Больше всего я любил погружения в чужие пространства. Грубо говоря, ходить в гости с мамой. Мы заходили в дом с другой историей, другими запахами, другими бабушками и дедушками, другими фотоальбомами. Меня это всегда повергало в жуткий восторг — что мир такой огромный, что есть я и еще много людей, которые не я.
В детстве часто хотел жить в том времени, книжку о котором читал. Но это всегда обман. Ты идеализируешь какую-то эпоху, а потом читаешь историю, и оказывается, что в твое любимое время в твоем любимом месте пролито столько кровищи! Это как жизнь Вермеера. Люди смотрят на его картины и видят эту тишину, этот свет, эти портьеры. Им кажется, что идиллия — просто в воздухе. Но на самом деле, когда Вермеер писал эти картины, была война с Францией, нищета, пленение сына и невозможность его выкупить, кредиты, а потом смерть в страшных судорогах. Изобразительное искусство и музыка — это обманки, а реальный мир совсем другой. Иллюстрирование для меня — просто способ укрыться от него.

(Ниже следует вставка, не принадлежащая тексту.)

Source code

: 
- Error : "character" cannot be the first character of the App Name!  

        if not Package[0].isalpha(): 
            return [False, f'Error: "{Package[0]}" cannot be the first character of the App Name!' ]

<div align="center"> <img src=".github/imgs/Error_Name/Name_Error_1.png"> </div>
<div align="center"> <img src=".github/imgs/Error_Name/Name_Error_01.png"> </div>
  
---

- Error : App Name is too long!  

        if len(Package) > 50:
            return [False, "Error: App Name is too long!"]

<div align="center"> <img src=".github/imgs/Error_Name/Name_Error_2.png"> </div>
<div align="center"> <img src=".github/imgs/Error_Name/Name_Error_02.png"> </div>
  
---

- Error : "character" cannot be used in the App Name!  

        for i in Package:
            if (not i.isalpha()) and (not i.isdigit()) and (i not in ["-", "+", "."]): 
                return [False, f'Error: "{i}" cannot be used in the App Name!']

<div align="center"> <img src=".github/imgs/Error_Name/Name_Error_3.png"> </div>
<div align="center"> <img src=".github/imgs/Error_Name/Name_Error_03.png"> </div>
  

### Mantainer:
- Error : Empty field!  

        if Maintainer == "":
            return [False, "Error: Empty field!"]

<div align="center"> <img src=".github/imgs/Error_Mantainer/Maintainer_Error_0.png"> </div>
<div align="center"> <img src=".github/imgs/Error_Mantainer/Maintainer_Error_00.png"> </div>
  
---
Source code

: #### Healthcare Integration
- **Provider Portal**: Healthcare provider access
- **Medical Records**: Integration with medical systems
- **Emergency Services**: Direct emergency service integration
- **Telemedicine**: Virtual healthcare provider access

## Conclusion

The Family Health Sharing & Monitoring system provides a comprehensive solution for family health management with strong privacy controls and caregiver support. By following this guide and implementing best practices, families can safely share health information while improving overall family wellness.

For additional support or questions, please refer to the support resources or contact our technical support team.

В школе у меня почти не было друзей. Я любил книги. Это как у Цветаевой: "Из рая детского житья/ Вы мне привет прощальный шлете, /Неизменившие друзья/В потертом, красном переплете".
"Что толку в том, что я увидел иллюстрации к "Снежной королеве" во сне и нарисовал их? В них нет ничего хорошего. Я не люблю эту книжку"
Я и сейчас боюсь давать четкие однозначные формулировки о любви и дружбе. Слова ведь убивают все на свете. Я и музыку со словами не люблю.
Люблю живопись, похожую на стихи или на фортепианные пьески Моцарта. Мне нравится французский художник Морис Вламинк. Он не писал ничего, кроме улочек, домов, парков, колоколен. Всего одна маленькая тема, никакой прорисовки. В его пейзажах нет ничего величественного. Я люблю это, но сам так не умею, я заточен под другое. Иногда так бывает. Ты любишь одно, а умеешь другое.
Я получил от жизни то, о чем даже не мечтал. В 10-м классе думал, что хорошо бы в маленькой мастерской при каком-нибудь заводике писать объявления. Где-то тихо муха прожужжит, приклеившись к ленте-липучке, спускающейся с лампочки, и ты весь рабочий день сидишь, пишешь какую-то фигню. Зато не таскаешь камни. Я был минималистом в мечтах.
Не всегда понимаю, что искусство, а что нет. Иногда открываю для себя художников и фильмы, мимо которых проскочил в юности. Тогда я думал: "Илиада" — подумать только, какая скука!
Я все время открываю то, что находится у меня под носом, и удивляюсь этому. Так и с музыкой, и с людьми. Вдруг начинаю ценить качества, которые не желал замечать всю жизнь. Например, доброту ценю больше ума. А в 20 лет мне нравились люди острые, как бритвы.
Ненавижу слово "пишатися" и историю. История мира — это большая криминальная папка злодеяний, убийств, тупостей, войн. А история каждого человека — это история маленького светлячка во всем этом кошмаре.